Soy poco dado a la lágrima, pero conozco una canción que nunca logro escuchar sin que se me humedezcan los ojos. Se titula ‘Lágrimas en el cielo’ (’Tears in heaven’) y la compuso Eric Clapton después de que su hijo Conor, de cuatro años, se precipitara al vacío, accidentalmente, desde su apartamento en la planta 53 de un rascacielos de Nueva York. Esa composición, que tiene algo de salmodia, de mantra contra la desolación del recuerdo, comienza con una pregunta de Clapton a su pequeño: «¿Sabrías cómo me llamo si me vieras en el cielo?».
De la tragedia en el pabellón Madrid Arena una de las cosas que más me han conmovido no es lo absurdo de que cuatro jóvenes terminen en ese moridero maldito, sino la forma en que sus padres, sus hermanos, sus familiares directos han tenido que enfrentar la catástrofe. Algunos de los testimonios que han expresado estos días supongo que son fruto de una profundísima fe religiosa que actúa de bálsamo espiritual, de calmante frente a la desdicha, frente al dolor.
Yo intento ponerme en su lugar y no consigo sobrevivir, aunque sea imaginariamente, a la hecatombe que tiene que representar la muerte de un hijo, al cataclismo emocional que se produce cuando te informan que al ser querido al que acabas de despedir feliz porque sale a una fiesta con los amigos nunca más lo abrazarás con vida…
Una de las psicólogas del Instituto Anatómico Forense de la capital de España, Lourdes Fernández Márquez, resumía para ‘El País’ lo que significa perder un hijo: «el duelo más complicado». «Se aprende a vivir con ello, pero superar la muerte de un hijo es imposible».

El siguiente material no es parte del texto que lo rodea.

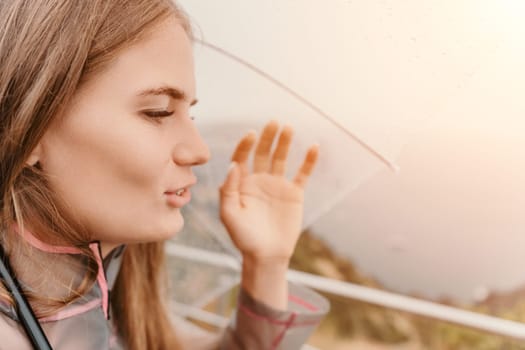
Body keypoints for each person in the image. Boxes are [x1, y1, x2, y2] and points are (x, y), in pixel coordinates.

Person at [0, 0, 329, 349]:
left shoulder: (112, 304)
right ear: (28, 130)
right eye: (158, 112)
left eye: (191, 116)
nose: (199, 150)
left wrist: (267, 265)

La religión podrá resultar un alivio pero estoy convencido de que, en efecto, el dolor de esa pérdida no desaparece jamás. Cuántas parejas confiesan que la desgracia a la que nunca querrían enfrentarse es precisamente a la de perder un hijo, y más cuando se trata de una vida joven, en plenitud.
Los aficionados al cine que conozcan la película ‘La habitación del hijo’, del italiano Nanni Moretti, saben a lo que me refiero. Mientras escribo esta columna está sonando ‘Tears in heaven’, la canción de Eric Clapton, con numerosas versiones en Youtube, y con el fondo de sus acordes las informaciones acerca de los aspectos técnicos y ‘políticos’ de la avalancha que causó las cuatro muertes en el pabellón Madrid Arena me parecen los ‘flecos’ de la noticia. Entiéndaseme, no quiero decir que ahondar en las cuestiones relativas a la seguridad del recinto y de los accesos, el respeto a las autorizaciones administrativas, el control de los asistentes, etcétera, no deban abordarse hasta sus últimas consecuencias así como depurar hasta la última responsabilidad a que haya lugar. Lo que quiero decir es que todos esos aspectos me parecen ahora menos relevantes, de menor interés humano que el corazón del asunto: el dolor de cuatro familias por cuatro jóvenes muertas y una quinta que se halla en estado crítico. Cuando pasen los meses y los asuntos ‘técnicos’ y políticos hayan sido resueltos, en la memoria de esas familias seguirá resonando el llanto íntimo, incontenible, por unas muertes absurdas.